(The task):
Reproduce every item below word for word, keeping each line unchanged.
***
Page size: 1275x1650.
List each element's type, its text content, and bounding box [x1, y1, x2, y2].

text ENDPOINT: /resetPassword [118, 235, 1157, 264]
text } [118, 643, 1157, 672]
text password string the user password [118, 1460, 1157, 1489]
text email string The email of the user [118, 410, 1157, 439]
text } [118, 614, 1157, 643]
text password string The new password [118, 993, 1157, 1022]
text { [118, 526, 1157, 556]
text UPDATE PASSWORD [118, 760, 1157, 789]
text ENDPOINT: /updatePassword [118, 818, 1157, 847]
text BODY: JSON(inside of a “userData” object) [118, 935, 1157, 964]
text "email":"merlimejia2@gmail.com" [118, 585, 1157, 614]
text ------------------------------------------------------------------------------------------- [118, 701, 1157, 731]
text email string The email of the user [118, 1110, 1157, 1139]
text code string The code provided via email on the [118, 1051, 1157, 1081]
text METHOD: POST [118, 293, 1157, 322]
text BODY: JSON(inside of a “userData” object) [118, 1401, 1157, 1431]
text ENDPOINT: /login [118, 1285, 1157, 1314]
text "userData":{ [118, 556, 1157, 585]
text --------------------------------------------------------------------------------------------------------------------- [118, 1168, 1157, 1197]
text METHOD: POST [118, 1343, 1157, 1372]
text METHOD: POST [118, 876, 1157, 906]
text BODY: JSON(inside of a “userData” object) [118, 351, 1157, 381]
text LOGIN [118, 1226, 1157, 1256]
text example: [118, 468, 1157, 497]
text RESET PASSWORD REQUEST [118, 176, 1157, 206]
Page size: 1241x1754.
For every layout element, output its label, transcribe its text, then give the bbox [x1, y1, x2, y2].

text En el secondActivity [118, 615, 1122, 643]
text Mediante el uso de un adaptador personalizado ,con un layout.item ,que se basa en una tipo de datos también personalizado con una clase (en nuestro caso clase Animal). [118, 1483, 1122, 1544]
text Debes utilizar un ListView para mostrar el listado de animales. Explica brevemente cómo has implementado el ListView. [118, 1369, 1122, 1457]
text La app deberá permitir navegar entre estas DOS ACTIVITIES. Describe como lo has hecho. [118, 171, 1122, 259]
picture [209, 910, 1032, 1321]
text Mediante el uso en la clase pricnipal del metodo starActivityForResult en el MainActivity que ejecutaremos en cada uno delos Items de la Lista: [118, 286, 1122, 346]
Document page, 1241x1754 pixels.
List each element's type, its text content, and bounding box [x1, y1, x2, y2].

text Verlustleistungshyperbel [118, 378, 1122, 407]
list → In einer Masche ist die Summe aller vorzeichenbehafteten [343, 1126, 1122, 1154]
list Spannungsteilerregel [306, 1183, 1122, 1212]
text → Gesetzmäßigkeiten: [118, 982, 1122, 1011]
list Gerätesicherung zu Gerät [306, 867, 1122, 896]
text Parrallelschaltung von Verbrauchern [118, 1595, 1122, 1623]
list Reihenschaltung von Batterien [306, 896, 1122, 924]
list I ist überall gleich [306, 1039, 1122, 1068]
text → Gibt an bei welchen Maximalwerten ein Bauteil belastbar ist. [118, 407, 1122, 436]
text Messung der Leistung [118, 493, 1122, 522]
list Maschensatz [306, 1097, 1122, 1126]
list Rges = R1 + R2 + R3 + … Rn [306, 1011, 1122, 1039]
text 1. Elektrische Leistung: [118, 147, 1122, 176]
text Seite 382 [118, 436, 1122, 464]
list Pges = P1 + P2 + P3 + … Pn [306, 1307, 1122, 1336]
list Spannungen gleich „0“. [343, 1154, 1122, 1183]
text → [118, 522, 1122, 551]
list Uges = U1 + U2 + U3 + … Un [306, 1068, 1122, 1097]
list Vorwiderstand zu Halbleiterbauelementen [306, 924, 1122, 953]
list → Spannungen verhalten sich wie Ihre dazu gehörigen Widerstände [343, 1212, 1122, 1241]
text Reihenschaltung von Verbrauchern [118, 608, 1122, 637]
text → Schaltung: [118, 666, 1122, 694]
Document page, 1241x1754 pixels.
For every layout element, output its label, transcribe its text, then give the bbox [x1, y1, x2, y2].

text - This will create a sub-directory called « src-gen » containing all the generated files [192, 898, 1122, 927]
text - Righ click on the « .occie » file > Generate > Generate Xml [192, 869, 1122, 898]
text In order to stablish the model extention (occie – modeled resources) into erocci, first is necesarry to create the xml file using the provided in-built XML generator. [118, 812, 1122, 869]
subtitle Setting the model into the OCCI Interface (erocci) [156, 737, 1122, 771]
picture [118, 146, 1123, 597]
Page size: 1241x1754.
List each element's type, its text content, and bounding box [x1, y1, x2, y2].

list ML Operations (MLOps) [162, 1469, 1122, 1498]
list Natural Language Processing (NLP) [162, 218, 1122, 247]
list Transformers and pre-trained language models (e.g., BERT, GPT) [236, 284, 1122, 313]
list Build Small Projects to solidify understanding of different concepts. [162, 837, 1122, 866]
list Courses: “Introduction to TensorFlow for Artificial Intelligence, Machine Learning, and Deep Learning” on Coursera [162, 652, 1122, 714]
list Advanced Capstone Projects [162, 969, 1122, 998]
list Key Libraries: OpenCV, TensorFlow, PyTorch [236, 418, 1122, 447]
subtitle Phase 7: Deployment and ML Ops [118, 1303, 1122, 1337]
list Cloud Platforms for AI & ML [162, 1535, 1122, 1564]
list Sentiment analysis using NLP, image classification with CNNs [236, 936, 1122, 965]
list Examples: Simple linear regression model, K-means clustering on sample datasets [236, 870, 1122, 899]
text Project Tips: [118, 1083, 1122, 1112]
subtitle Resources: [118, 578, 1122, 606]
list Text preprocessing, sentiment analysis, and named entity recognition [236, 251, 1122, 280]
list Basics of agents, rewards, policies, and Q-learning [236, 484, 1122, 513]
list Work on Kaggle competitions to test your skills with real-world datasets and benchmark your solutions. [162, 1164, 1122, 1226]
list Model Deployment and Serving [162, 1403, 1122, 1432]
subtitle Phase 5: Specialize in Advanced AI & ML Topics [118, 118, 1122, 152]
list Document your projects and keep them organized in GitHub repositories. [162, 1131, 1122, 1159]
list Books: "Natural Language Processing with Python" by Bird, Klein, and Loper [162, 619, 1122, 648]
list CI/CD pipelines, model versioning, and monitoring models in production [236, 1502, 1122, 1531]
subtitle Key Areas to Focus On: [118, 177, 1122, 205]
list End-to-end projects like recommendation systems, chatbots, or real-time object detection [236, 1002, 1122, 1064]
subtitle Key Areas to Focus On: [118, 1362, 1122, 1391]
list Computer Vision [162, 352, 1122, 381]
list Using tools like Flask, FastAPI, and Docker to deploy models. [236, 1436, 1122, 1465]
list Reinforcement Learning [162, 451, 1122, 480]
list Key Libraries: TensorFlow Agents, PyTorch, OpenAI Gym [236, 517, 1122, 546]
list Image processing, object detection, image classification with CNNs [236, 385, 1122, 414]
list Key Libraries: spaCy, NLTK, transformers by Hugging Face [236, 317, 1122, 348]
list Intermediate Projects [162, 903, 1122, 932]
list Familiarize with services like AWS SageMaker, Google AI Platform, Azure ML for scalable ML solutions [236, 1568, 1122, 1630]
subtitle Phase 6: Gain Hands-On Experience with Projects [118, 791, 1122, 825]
***
(Response for this exercise):
Page size: 1275x1650.
List each element's type, its text content, and bounding box [x1, y1, x2, y2].

text ENDPOINT: /resetPassword [118, 235, 1157, 264]
text } [118, 643, 1157, 672]
text password string the user password [118, 1460, 1157, 1489]
text email string The email of the user [118, 410, 1157, 439]
text } [118, 614, 1157, 643]
text password string The new password [118, 993, 1157, 1022]
text { [118, 526, 1157, 556]
text UPDATE PASSWORD [118, 760, 1157, 789]
text ENDPOINT: /updatePassword [118, 818, 1157, 847]
text BODY: JSON(inside of a “userData” object) [118, 935, 1157, 964]
text "email":"merlimejia2@gmail.com" [118, 585, 1157, 614]
text ------------------------------------------------------------------------------------------- [118, 701, 1157, 731]
text email string The email of the user [118, 1110, 1157, 1139]
text code string The code provided via email on the [118, 1051, 1157, 1081]
text METHOD: POST [118, 293, 1157, 322]
text BODY: JSON(inside of a “userData” object) [118, 1401, 1157, 1431]
text ENDPOINT: /login [118, 1285, 1157, 1314]
text "userData":{ [118, 556, 1157, 585]
text --------------------------------------------------------------------------------------------------------------------- [118, 1168, 1157, 1197]
text METHOD: POST [118, 1343, 1157, 1372]
text METHOD: POST [118, 876, 1157, 906]
text BODY: JSON(inside of a “userData” object) [118, 351, 1157, 381]
text LOGIN [118, 1226, 1157, 1256]
text example: [118, 468, 1157, 497]
text RESET PASSWORD REQUEST [118, 176, 1157, 206]
Page size: 1241x1754.
For every layout element, output its label, transcribe its text, then give the bbox [x1, y1, x2, y2].

text En el secondActivity [118, 615, 1122, 643]
text Mediante el uso de un adaptador personalizado ,con un layout.item ,que se basa en una tipo de datos también personalizado con una clase (en nuestro caso clase Animal). [118, 1483, 1122, 1544]
text Debes utilizar un ListView para mostrar el listado de animales. Explica brevemente cómo has implementado el ListView. [118, 1369, 1122, 1457]
text La app deberá permitir navegar entre estas DOS ACTIVITIES. Describe como lo has hecho. [118, 171, 1122, 259]
picture [209, 910, 1032, 1321]
text Mediante el uso en la clase pricnipal del metodo starActivityForResult en el MainActivity que ejecutaremos en cada uno delos Items de la Lista: [118, 286, 1122, 346]
Document page, 1241x1754 pixels.
List each element's type, its text content, and bounding box [x1, y1, x2, y2].

text Verlustleistungshyperbel [118, 378, 1122, 407]
list → In einer Masche ist die Summe aller vorzeichenbehafteten [343, 1126, 1122, 1154]
list Spannungsteilerregel [306, 1183, 1122, 1212]
text → Gesetzmäßigkeiten: [118, 982, 1122, 1011]
list Gerätesicherung zu Gerät [306, 867, 1122, 896]
text Parrallelschaltung von Verbrauchern [118, 1595, 1122, 1623]
list Reihenschaltung von Batterien [306, 896, 1122, 924]
list I ist überall gleich [306, 1039, 1122, 1068]
text → Gibt an bei welchen Maximalwerten ein Bauteil belastbar ist. [118, 407, 1122, 436]
text Messung der Leistung [118, 493, 1122, 522]
list Maschensatz [306, 1097, 1122, 1126]
list Rges = R1 + R2 + R3 + … Rn [306, 1011, 1122, 1039]
text 1. Elektrische Leistung: [118, 147, 1122, 176]
text Seite 382 [118, 436, 1122, 464]
list Pges = P1 + P2 + P3 + … Pn [306, 1307, 1122, 1336]
list Spannungen gleich „0“. [343, 1154, 1122, 1183]
text → [118, 522, 1122, 551]
list Uges = U1 + U2 + U3 + … Un [306, 1068, 1122, 1097]
list Vorwiderstand zu Halbleiterbauelementen [306, 924, 1122, 953]
list → Spannungen verhalten sich wie Ihre dazu gehörigen Widerstände [343, 1212, 1122, 1241]
text Reihenschaltung von Verbrauchern [118, 608, 1122, 637]
text → Schaltung: [118, 666, 1122, 694]
Document page, 1241x1754 pixels.
For every layout element, output its label, transcribe its text, then give the bbox [x1, y1, x2, y2].

text - This will create a sub-directory called « src-gen » containing all the generated files [192, 898, 1122, 927]
text - Righ click on the « .occie » file > Generate > Generate Xml [192, 869, 1122, 898]
text In order to stablish the model extention (occie – modeled resources) into erocci, first is necesarry to create the xml file using the provided in-built XML generator. [118, 812, 1122, 869]
subtitle Setting the model into the OCCI Interface (erocci) [156, 737, 1122, 771]
picture [118, 146, 1123, 597]
Page size: 1241x1754.
List each element's type, its text content, and bounding box [x1, y1, x2, y2].

list ML Operations (MLOps) [162, 1469, 1122, 1498]
list Natural Language Processing (NLP) [162, 218, 1122, 247]
list Transformers and pre-trained language models (e.g., BERT, GPT) [236, 284, 1122, 313]
list Build Small Projects to solidify understanding of different concepts. [162, 837, 1122, 866]
list Courses: “Introduction to TensorFlow for Artificial Intelligence, Machine Learning, and Deep Learning” on Coursera [162, 652, 1122, 714]
list Advanced Capstone Projects [162, 969, 1122, 998]
list Key Libraries: OpenCV, TensorFlow, PyTorch [236, 418, 1122, 447]
subtitle Phase 7: Deployment and ML Ops [118, 1303, 1122, 1337]
list Cloud Platforms for AI & ML [162, 1535, 1122, 1564]
list Sentiment analysis using NLP, image classification with CNNs [236, 936, 1122, 965]
list Examples: Simple linear regression model, K-means clustering on sample datasets [236, 870, 1122, 899]
text Project Tips: [118, 1083, 1122, 1112]
subtitle Resources: [118, 578, 1122, 606]
list Text preprocessing, sentiment analysis, and named entity recognition [236, 251, 1122, 280]
list Basics of agents, rewards, policies, and Q-learning [236, 484, 1122, 513]
list Work on Kaggle competitions to test your skills with real-world datasets and benchmark your solutions. [162, 1164, 1122, 1226]
list Model Deployment and Serving [162, 1403, 1122, 1432]
subtitle Phase 5: Specialize in Advanced AI & ML Topics [118, 118, 1122, 152]
list Document your projects and keep them organized in GitHub repositories. [162, 1131, 1122, 1159]
list Books: "Natural Language Processing with Python" by Bird, Klein, and Loper [162, 619, 1122, 648]
list CI/CD pipelines, model versioning, and monitoring models in production [236, 1502, 1122, 1531]
subtitle Key Areas to Focus On: [118, 177, 1122, 205]
list End-to-end projects like recommendation systems, chatbots, or real-time object detection [236, 1002, 1122, 1064]
subtitle Key Areas to Focus On: [118, 1362, 1122, 1391]
list Computer Vision [162, 352, 1122, 381]
list Using tools like Flask, FastAPI, and Docker to deploy models. [236, 1436, 1122, 1465]
list Reinforcement Learning [162, 451, 1122, 480]
list Key Libraries: TensorFlow Agents, PyTorch, OpenAI Gym [236, 517, 1122, 546]
list Image processing, object detection, image classification with CNNs [236, 385, 1122, 414]
list Key Libraries: spaCy, NLTK, transformers by Hugging Face [236, 317, 1122, 348]
list Intermediate Projects [162, 903, 1122, 932]
list Familiarize with services like AWS SageMaker, Google AI Platform, Azure ML for scalable ML solutions [236, 1568, 1122, 1630]
subtitle Phase 6: Gain Hands-On Experience with Projects [118, 791, 1122, 825]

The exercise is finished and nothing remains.